When I try to achieve the same via an Oozie WorkFlow for some reason the InputFormat class property is not recognized and I feel the input is considered as default TextInputFormat only.
Here is how the mapper is declared. SequenceFile key is LongWritable and value is Text.

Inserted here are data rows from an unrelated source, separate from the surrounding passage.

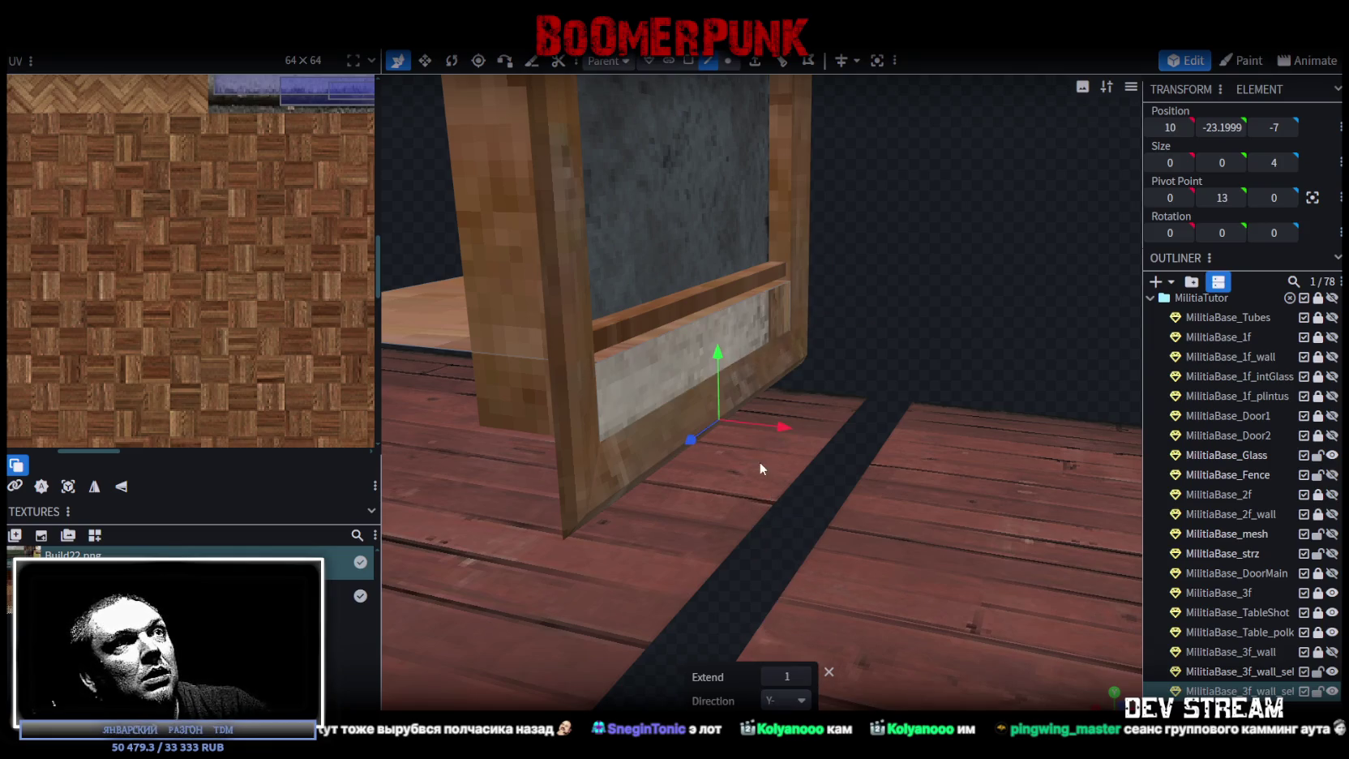
left_click(770, 677)
left_click(770, 677)
left_click(770, 677)
left_click(770, 677)
left_click(770, 677)
scroll(944, 329, "up", 5)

public static class FeederCounterMapper extends Mapper<LongWritable, Text, Text, IntWritable>{
// setup map function for stripping the feeder for a zone from the input
public void map(LongWritable key, Text value, Context context) throws IOException, InterruptedException{
final int count = 1;
// convert input rec to string
String inRec = value.toString();
System.out.println("Feeder:" + inRec);
// strip out the feeder from record
String feeder = inRec.substring(3, 7);
// write the key+value as map output
context.write(new Text(feeder), new IntWritable(count));
}
}
The workflow layout for my application is as below
/{$namenode}/workflow.xml
/{$namenode}/lib/FeederCounterDriver.jar
The below is my workflow.xml. The $namenode, $jobtracker, $outputdir, $inputdir are defined in the job.properties file.
<map-reduce>
<job-tracker>${jobTracker}</job-tracker>
<name-node>${nameNode}</name-node>
<prepare>
<delete path="${nameNode}/${outputDir}"/>
</prepare>
<configuration>
<property>
<name>mapred.reducer.new-api</name>
<value>true</value>
</property>
<property>
<name>mapred.mapper.new-api</name>
<value>true</value>
</property>
<property>
<name>mapreduce.job.queue.name</name>
<value>${queueName}</value>
</property>
<property>
<name>mapred.input.dir</name>
<value>/flume/events/sincal*</value>
</property>
<property>
<name>mapred.output.dir</name>
<value>${outputDir}</value>
</property>
<property>
<name>mapred.input.format.class</name>
<value>org.apache.hadoop.mapred.SequenceFileInputFormat</value>
</property>
<property>
<name>mapred.output.format.class</name>
<value>org.apache.hadoop.mapred.TextOutputFormat</value>
</property>
<property>
<name>mapred.input.key.class</name>
<value>org.apache.hadoop.io.LongWritable</value>
</property>
<property>
<name>mapred.input.value.class</name>
<value>org.apache.hadoop.io.Text</value>
</property>
<property>
<name>mapred.output.key.class</name>
<value>org.apache.hadoop.io.Text</value>
</property>
<property>
<name>mapred.output.value.class</name>
<value>org.apache.hadoop.io.IntWritable</value>
</property>
<property>
<name>mapreduce.map.class</name>
<value>org.poc.hadoop121.gissincal.FeederCounterDriver$FeederCounterMapper</value>
</property>
<property>
<name>mapreduce.reduce.class</name>
<value>org.poc.hadoop121.gissincal.FeederCounterDriver$FeederCounterReducer</value>
</property>
<property>
<name>mapreduce.map.tasks</name>
<value>1</value>
</property>
</configuration>
</map-reduce>
A snippet of the stout(first 2 lines) when I run the MR job is
Feeder:00107371PA1700TEET67576 LKHS 5666LH 2.....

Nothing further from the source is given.